Die dritte Perspektive betrifft die Entführer selbst, die beiden junger Männer werden immer unsicherer, je weiter sich die Situation verschärft, nur Kathrin bleibt kaltblütig.
HK Lyn Harms von der Kripo Itzehoe übernimmt den Fall und ist damit Ansprechpartnerin der Familie, in der seltsame Spannungen herrschen. Die zweite Frau Fahrenkrug war am Unfall beteiligt, der Theo in den Rollstuhl brachte. Theos Bruder scheint seine Stiefmutter mehr als üblich zu verehren.
Während die Zeit nach der Lösegeldforderung immer schneller verrinnt und Lyn unter Zugzwang gerät, kristallisiert sich immer mehr heraus, das die Entführer über detaillierte Informationen aus der Familie verfügen. Zu detailreich und viel zu aktuell für Lyns Geschmack.
Das war ein Krimi zum Nägelknabbern! Unglaubliches Tempo legt Heike Denzau vor und durch die Perspektivwechsel wird das noch verschärft. Die Spannung war von Anfang an sehr hoch, aber ich hätte nicht gedacht, dass sie sich bis zum Ende noch steigern kann.

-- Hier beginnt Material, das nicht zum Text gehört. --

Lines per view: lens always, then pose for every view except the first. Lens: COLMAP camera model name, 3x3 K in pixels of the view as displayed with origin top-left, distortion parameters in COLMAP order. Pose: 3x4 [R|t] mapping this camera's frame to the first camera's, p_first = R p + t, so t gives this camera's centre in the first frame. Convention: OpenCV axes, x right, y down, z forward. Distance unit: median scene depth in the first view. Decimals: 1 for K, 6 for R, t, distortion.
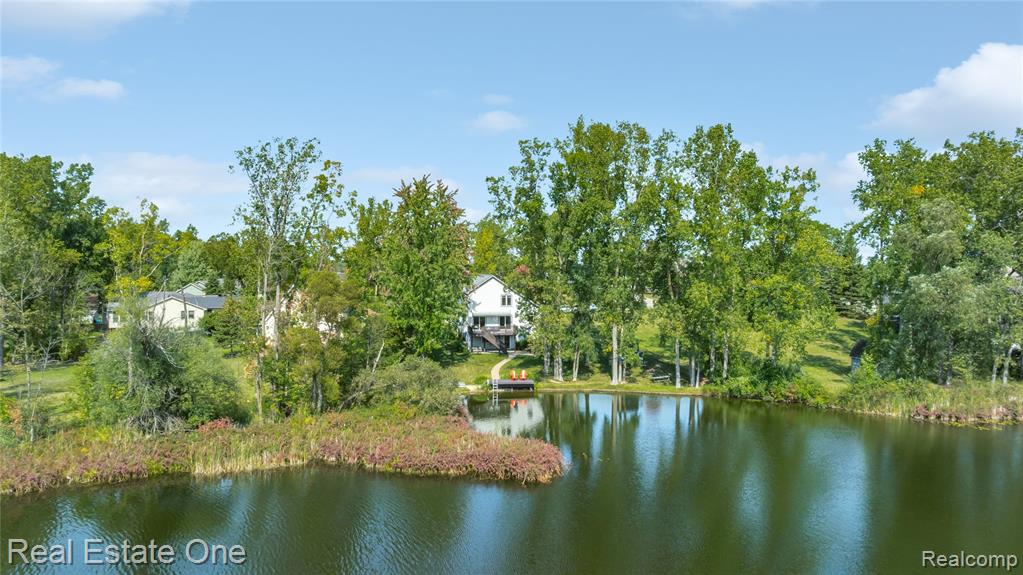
lens RADIAL K [[723.6, 0, 517.3], [0, 723.6, 285.8], [0, 0, 1]] dist [-0.048748, 0.052325]
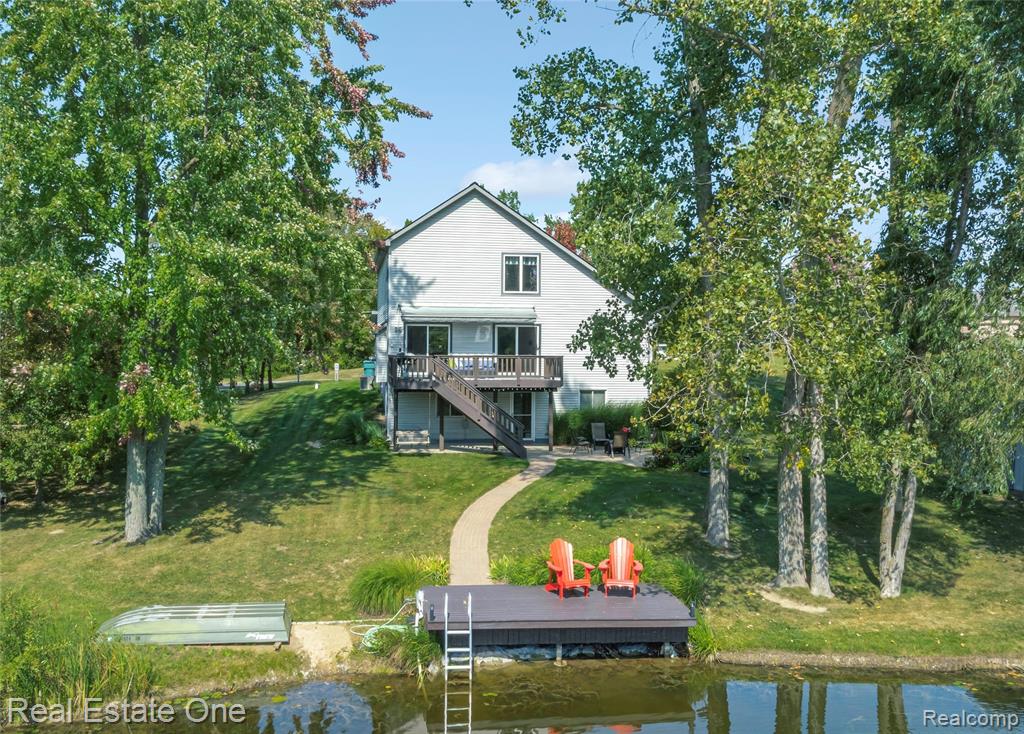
lens RADIAL K [[729.6, 0, 512.0], [0, 729.6, 367.0], [0, 0, 1]] dist [0.004758, 0.001164]
pose [[0.999805, 0.008343, -0.017896, -0.013794], [-0.009163, 0.998888, -0.046237, 0.073649], [0.017490, 0.046392, 0.998770, 0.726493]]
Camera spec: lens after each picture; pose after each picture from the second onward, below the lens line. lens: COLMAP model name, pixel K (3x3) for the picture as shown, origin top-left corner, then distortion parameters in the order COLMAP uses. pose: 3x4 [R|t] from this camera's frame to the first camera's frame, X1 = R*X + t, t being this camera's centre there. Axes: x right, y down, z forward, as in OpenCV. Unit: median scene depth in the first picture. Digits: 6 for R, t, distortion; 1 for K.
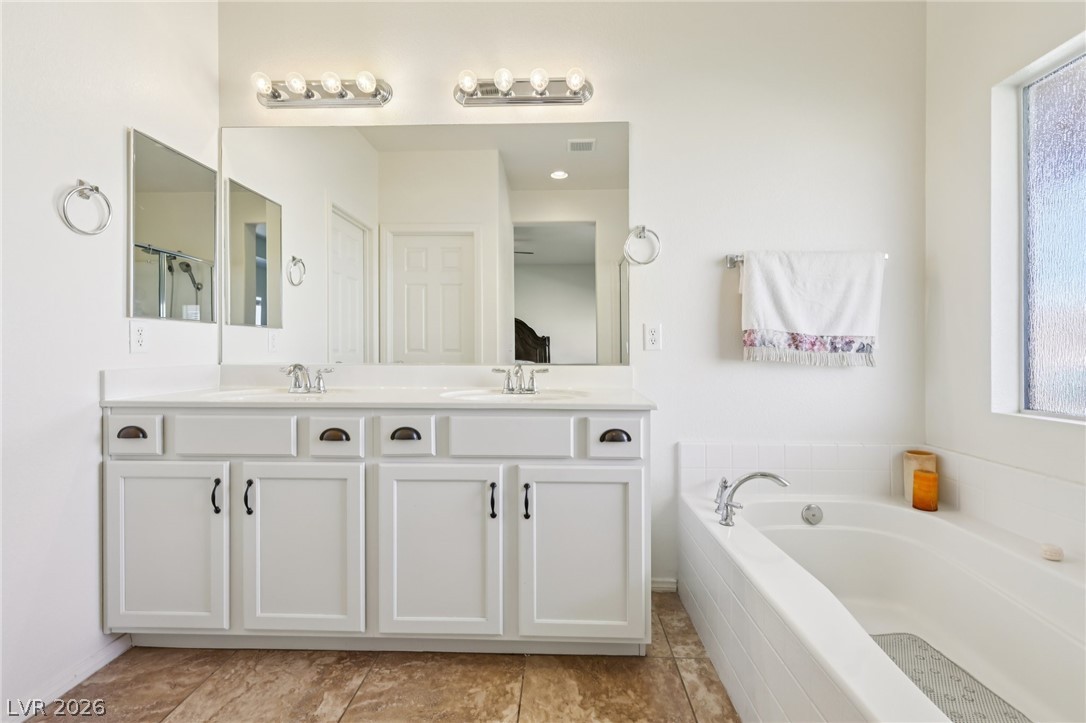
lens RADIAL K [[473.7, 0, 542.9], [0, 473.7, 351.3], [0, 0, 1]] dist [0.001567, 0.000205]
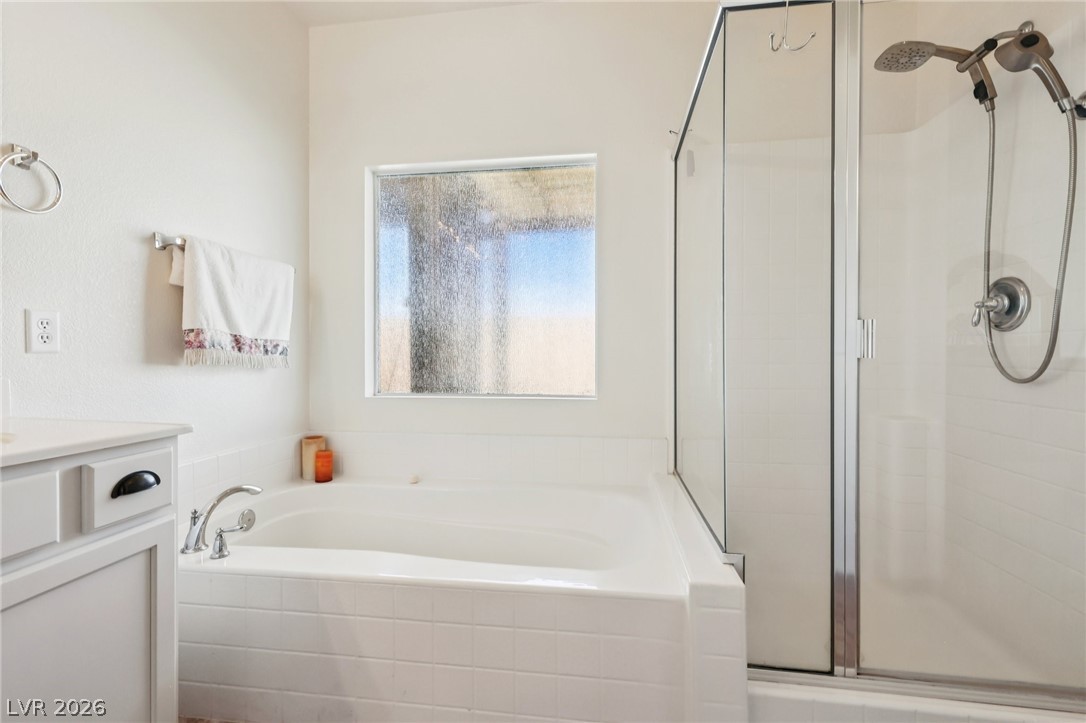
lens RADIAL K [[470.3, 0, 539.4], [0, 470.3, 357.0], [0, 0, 1]] dist [0.001197, 0.000495]
pose [[0.110866, -0.007097, 0.993810, -0.349319], [0.002348, 0.999974, 0.006879, 0.000789], [-0.993833, 0.001571, 0.110880, 0.299590]]
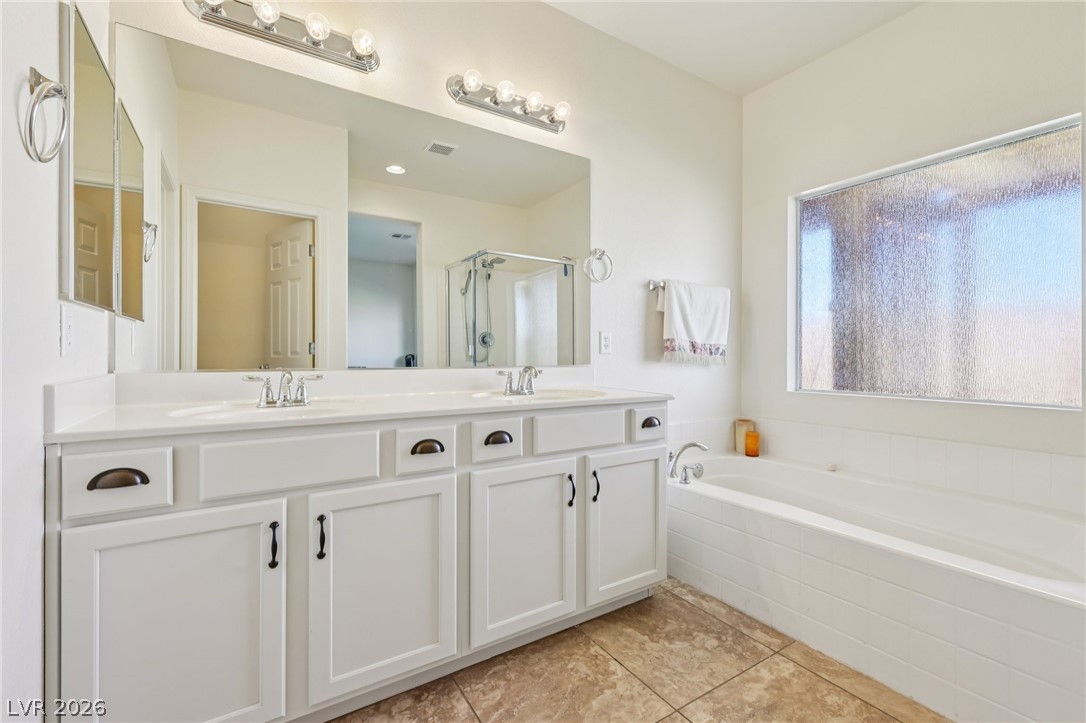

Ganz besonders gefiel mir die Beschreibung der Kommissarin, Lyn Harms ist eine moderne berufstätige Frau, gerade erst aus der Elternzeit zurück. Sie lebt mit ihrem Mann in einer Patchworkfamilie. All das fließt in mit in das Buch ein und macht Lyn zu einem starken, prägenden Charakter in diesem Buch. Das findet man viel zu selten in Kriminalromanen, dass den Ermittlern, besonders den weiblichen, eine ganz realistische und moderne Rolle zugestanden wird.
Mit dem neuen Krimi vom Lyn Harms hat Heike Denzau wieder ein Meisterstück geliefert. Atemberaubend spannend und ein raffiniert ausgedachter Plot. Chapeau!